New York is giving licensed hemp cultivators an early crack at growing adult-use marijuana this spring in order to supply the state’s adult-use market next year.
A new law signed Tuesday by Gov. Kathy Hochul sets up a first-of-its-kind “conditional adult-use cultivator” license, aimed at speeding marijuana to market when adult-use sales become legal next year.
The idea came about as a way to prevent lengthy delays experienced by other states in the rollouts of adult-use marijuana markets. In order to be eligible to grow marijuana under a conditional license, New Yorkers must:
- Have a hemp license from New York’s Department of Agriculture and Markets as of Dec. 31 of last year.
- Have grown and harvested hemp for at least two of the last four years.
- Have at least 51% ownership stake in a business licensed to grow hemp.
- Participate in an environmental sustainability program and a social equity mentorship program.
Hochul said after signing the measure that giving hemp operators first crack “positions New York’s farmers to be the first to grow cannabis and jump-start the safe, equitable and inclusive new industry we are building.”
New York legalized adult-use marijuana last year and authorized hemp production in 2017.
Last year New York licensed 748 hemp growers on some 33,000 acres and 1.1 million square feet of indoor and greenhouse cultivation.
The conditional marijuana growing licenses allow farmers to “minimally process and distribute cannabis products, provided that such final products shall be in the form of cannabis flower.”

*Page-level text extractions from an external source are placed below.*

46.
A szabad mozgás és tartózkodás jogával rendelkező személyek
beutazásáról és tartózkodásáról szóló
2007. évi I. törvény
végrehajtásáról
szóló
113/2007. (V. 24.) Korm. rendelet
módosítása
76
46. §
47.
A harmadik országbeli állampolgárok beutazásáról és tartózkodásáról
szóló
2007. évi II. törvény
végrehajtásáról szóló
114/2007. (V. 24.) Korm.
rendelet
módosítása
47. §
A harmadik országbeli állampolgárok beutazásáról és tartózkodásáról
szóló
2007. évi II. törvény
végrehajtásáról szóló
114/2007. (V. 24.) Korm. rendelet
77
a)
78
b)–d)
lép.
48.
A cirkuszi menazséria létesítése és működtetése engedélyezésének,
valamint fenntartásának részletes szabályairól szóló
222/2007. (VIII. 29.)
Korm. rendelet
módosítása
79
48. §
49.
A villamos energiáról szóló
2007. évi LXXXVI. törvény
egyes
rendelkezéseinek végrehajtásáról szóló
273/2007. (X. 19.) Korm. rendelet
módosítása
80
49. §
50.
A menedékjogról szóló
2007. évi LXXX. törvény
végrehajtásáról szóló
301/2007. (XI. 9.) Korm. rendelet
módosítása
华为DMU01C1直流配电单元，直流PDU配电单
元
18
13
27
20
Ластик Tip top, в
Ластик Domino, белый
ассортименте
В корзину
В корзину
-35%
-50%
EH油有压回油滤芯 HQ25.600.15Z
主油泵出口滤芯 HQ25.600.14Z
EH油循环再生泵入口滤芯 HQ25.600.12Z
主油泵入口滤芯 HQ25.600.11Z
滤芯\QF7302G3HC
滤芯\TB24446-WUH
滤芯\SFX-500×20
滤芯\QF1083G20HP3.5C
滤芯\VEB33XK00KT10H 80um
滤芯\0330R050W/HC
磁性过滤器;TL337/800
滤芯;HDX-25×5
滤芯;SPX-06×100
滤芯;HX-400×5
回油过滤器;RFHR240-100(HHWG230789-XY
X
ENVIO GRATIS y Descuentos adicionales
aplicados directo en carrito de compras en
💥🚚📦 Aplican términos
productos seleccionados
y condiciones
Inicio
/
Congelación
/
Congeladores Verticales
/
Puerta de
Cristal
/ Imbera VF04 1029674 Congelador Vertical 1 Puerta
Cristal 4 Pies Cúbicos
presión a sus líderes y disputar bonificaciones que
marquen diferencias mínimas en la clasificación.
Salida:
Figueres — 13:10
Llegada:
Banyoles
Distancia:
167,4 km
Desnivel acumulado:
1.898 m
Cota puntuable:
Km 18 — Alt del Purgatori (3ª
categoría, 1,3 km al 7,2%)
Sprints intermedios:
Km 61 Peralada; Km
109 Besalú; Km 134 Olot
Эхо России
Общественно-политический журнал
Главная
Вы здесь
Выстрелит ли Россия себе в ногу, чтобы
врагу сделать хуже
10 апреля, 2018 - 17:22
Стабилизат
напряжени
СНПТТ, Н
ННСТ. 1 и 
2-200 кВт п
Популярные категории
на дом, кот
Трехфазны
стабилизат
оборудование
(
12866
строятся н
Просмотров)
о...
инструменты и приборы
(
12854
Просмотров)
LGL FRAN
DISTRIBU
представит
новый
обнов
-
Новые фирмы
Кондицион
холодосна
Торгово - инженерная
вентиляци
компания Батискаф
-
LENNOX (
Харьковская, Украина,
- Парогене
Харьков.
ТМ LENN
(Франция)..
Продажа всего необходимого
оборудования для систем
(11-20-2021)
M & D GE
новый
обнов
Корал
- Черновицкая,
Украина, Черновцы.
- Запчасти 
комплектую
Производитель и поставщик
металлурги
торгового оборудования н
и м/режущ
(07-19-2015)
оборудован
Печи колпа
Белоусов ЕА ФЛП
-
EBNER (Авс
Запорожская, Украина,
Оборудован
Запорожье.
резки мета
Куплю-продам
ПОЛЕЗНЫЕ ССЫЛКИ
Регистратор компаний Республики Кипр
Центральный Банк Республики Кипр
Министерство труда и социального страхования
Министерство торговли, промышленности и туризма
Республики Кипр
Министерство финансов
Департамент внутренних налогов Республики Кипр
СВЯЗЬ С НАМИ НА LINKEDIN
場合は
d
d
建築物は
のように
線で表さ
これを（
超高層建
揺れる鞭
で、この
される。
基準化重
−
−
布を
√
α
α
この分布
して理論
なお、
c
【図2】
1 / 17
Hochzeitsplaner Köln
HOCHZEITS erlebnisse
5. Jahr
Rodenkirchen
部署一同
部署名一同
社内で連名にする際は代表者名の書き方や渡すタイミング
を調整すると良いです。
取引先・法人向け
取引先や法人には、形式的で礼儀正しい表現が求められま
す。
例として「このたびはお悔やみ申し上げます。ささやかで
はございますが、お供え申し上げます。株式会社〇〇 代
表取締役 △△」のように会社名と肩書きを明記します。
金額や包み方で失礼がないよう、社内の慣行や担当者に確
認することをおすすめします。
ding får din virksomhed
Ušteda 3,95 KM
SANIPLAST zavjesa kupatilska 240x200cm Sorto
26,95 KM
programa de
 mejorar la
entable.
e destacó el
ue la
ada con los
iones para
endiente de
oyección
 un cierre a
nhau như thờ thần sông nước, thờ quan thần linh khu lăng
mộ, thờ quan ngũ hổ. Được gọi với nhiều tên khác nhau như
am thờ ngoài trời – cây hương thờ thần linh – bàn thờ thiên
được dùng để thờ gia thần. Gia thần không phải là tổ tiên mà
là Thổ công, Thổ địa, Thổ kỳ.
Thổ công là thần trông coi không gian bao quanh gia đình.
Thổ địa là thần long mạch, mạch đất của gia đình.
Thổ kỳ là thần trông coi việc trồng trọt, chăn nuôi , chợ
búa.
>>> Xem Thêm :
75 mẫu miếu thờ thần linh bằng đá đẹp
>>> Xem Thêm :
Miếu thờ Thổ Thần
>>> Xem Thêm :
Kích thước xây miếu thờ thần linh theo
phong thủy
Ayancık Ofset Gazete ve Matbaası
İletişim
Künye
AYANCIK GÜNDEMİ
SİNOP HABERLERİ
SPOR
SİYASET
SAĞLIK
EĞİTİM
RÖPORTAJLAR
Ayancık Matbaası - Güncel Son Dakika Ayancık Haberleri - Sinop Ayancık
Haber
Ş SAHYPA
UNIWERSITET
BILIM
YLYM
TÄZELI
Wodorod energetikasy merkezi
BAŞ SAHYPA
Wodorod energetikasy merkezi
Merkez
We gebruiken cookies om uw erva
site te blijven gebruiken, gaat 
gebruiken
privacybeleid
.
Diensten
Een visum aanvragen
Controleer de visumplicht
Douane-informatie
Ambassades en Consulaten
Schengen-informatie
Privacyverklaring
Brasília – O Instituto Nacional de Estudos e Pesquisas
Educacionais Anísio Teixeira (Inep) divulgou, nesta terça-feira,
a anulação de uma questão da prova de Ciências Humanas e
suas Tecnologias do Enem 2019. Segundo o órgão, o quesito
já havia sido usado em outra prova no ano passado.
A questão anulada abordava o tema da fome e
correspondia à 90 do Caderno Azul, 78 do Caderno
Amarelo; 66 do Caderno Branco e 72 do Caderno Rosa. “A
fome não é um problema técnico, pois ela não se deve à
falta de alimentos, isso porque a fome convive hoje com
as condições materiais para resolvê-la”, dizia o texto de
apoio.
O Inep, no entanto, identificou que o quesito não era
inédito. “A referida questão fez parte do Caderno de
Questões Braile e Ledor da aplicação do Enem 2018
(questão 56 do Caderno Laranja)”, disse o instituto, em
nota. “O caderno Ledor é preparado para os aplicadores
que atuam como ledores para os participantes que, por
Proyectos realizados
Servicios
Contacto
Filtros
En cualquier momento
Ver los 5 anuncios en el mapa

For New York hemp operators who want to further process or extract cannabinoids from hemp, a separate conditional processor license will be required.
Those licenses will be reserved for people who have already applied for the state’s new “cannabinoid hemp processsor” license, a kind of license set up last year. It wasn’t immediately clear how many people have applied for those licenses, which cost $400 and are good for two years.
Hemp activists cheered the conditional license law but cautioned that hemp and marijuana are different varieties of cannabis with very different regulatory hurdles.
“This is a temporary, conditional program, and we want to see how things go, but we want to make sure that in the long run, those boundaries are kept separate,” Jonathan Miller, lawyer for the U.S. Hemp Roundtable, told WNBC-TV in New York.
The law does not set fees for either kind of conditional license. The conditional licenses will expire by 2024, after which time growers and processors will need regular licenses from the state’s new Cannabis Control Board, which oversees both the hemp and marijuana industries.